The simple facts are this...A) Both a Democratic and a Republican administration had the chance to (at least attempt) to do something to prevent 9/11. Both failed to act, and B) There is a hell of a lot of blame to go around for the economic disaster right now. A Republican administration acted irresponsibly spending our money like there was no tomorrow, as did the Democratically-controlled Congress who couldn't have been happier to fork over the Bills appropriating that money. The passionate fights that erupt on this site are really about who's party screwed up the most. What an honor to win that debate!

Some of you haven't figured it out. I'm as passionate about my beliefs as anyone on here. But I know the "other side" is, as well. No amount of "fact-creating" or insult-slinging is going to change my basic beliefs and, conversely, I know I won't change theirs. Instead of raising my blood pressure fighting on a message board about who is right, with a group of people diametrically opposed to my core beliefs, who I can only imagine truly believe they are "right", as well, I will let history decide. Healthy debate can bring about positive change...but only if both parties are flexible and willing to listen and change their positions, if proven wrong. I seriously doubt that anyone on this board (including myself) meets those criteria. So, in the end, everyone here loses because the only goal of your rivals is to affect you by making you angry. And it clearly works.

jafs 9 years, 1 month ago


How many responsible and reputable people do you see in politics right now?

Also, your prediction is extremely unlikely - we seem to have numerous systems in place which protect politicians from legal consequences of their misdeeds.

And, isn't it more likely that irresponsible and disreputable people would be scared off?

jafs 9 years, 1 month ago

One more thing:

Isn't it obvious that the best way to avoid being prosecuted is to refrain from breaking the law?

jafs 9 years, 1 month ago

Waterboarding clearly meets the definition of torture, which includes mental, as well as phsyical, anguish.

Feeling that one is drowning would certainly qualify as mental anguish in my book.

It appears the issue was the mis-defiining of waterboarding by the Bush administration.

Paul R Getto 9 years, 1 month ago

I don't think it makes sense to jail anyone, but the recent controversy over release of the CIA memos reminds me President Bush did great damage to our country and our international reputation by authorizing torture in America’s name. If there were evidence from experts that physical torture actually produces the desired results, perhaps I could feel better. Science and the Bush administration had an arms-length relationship, and it appears the justification for torture was another example of this phenomenon.

Raul Castro is now willing to discuss ‘human rights’ with the new administration.

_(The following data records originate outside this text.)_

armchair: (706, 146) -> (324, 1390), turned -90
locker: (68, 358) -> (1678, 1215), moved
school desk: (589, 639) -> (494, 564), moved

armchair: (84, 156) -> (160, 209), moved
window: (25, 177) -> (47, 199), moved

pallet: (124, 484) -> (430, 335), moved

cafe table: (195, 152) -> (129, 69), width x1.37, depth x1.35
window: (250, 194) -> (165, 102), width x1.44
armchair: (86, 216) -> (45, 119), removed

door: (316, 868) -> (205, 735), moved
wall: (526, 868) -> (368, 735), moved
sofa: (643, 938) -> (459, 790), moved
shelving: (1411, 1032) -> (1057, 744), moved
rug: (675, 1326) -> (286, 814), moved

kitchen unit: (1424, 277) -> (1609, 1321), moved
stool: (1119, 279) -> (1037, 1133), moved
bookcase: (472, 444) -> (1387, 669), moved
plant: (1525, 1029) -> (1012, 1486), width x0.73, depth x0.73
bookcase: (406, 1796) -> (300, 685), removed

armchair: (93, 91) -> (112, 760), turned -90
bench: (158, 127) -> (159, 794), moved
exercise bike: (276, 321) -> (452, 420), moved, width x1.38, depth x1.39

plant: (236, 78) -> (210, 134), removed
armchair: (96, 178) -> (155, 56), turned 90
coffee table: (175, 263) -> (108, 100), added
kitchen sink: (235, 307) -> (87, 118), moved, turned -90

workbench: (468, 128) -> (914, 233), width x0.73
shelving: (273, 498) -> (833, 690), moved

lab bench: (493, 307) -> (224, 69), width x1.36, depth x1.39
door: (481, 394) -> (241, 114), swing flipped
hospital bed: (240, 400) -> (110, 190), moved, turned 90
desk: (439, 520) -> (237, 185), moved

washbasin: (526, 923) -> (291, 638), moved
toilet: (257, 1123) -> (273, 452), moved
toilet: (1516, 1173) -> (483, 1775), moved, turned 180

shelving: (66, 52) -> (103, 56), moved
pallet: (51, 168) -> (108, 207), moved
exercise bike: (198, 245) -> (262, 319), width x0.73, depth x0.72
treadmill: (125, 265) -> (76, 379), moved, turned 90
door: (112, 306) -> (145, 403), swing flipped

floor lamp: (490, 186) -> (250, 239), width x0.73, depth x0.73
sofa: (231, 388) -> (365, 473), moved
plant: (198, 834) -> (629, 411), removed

I support a realistic policy towards Cuba and look forward to ending the fiction we have pursued for fifty years. Sadly, when President Obama talks to Cuba about jailing poets and torturing dissenters, he can now say, “Well, you did it too.” Cuba’s ability to point the finger back at us demonstrates the greatest sin of the Bush administration. His policies, well intended or not, painfully violate the last words in the Declaration of Independence, so elegantly phrased by our founders: “…we mutually pledge to each other our Lives, our Fortunes, and our sacred Honor.” Only an honest discussion of this dark part of our recent past can remove the stain from America’s honor. Discussion and understanding is not prosecution.

jafs 9 years, 1 month ago

From Webster's dictionary:

Torture - b. something that causes agony or pain.

Agony - a. Intense pain of mind or body.

jafs 9 years, 1 month ago

Therefore, for those that can't make the connection themselves:

Something that causes agony (intense pain of mind) is torture.

Leslie Swearingen 9 years, 1 month ago

coolmary, do not presume to dictate to another poster what they can and cannot post. Do not use selfish as a means to manipulate someone into supporting your point of view.